Technology

Work-From-Home Stocks Wane in November. One Trader Sees More Pain Ahead

November has not favored some of last year's biggest work-from-home winners.

Zoom, Peloton and DocuSign are all down sharply month to date, with Zoom losing around 25%, Peloton down a whopping 53% — equivalent to roughly $15 billion in market value — and DocuSign sinking nearly 13%.

Zoom shares were slammed Tuesday after the company revealed year-over-year growth was slowing in its fiscal third-quarter earnings report Monday.

After months of momentum-fueled gains, these names are likely due for an extended breather, Simpler Trading's director of options, Danielle Shay, told CNBC's "Trading Nation" on Tuesday.

"We had a lot of interest from retail traders, and a lot of those people right now are feeling a lot of pain," Shay said, noting that too many investors bought the names at or near their respective highs.

"The worst part about it is there's still more pain to be had and there's really no meaningful support, specifically in Peloton and Zoom," she warned. "While I like DocuSign here, I just can't see a meaningful support level.

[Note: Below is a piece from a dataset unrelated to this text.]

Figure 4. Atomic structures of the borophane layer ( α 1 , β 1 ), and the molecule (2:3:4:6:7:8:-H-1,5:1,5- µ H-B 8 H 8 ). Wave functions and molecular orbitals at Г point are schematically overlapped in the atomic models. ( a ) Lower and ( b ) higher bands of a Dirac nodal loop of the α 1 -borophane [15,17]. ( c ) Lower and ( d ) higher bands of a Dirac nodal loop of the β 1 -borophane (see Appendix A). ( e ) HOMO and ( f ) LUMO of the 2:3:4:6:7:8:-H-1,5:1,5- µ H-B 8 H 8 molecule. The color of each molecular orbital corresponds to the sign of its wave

And for those reasons, I think Zoom and Peloton still have some more downside."

Peloton might be taking a back seat to value stocks, but there's still hope for the fitness play, Inside Edge Capital Management founder Todd Gordon said in the same interview.

In late August, Gordon told "Trading Nation" that he saw potential for the stock to rally back to its old highs in the $120s but ultimately exited the trade shortly thereafter.

"I have a real problem with how quickly the fundamental and the technical position has deteriorated," he said, citing its bleak Nov. 4 earnings report but adding that he hasn't given up on the company altogether.

"The retention in this is unbelievable," Gordon said. "I just have to wait until the technicals and the fundamentals stabilize before we go back in. I wouldn't give up all hope just yet."

He was more interested in the stock of gaming platform Roblox, keeping an eye on the company's journey to profitability.

Roblox shares "pulled back after an unbelievable move up" and are approaching support around the $110 level, Gordon said. Roblox ended trading down nearly 4.5% at $114.87 on Tuesday.

"I can't help but think that they will move very nicely into the metaverse," he said, adding that the explosion in digital assets could help drive Roblox's business.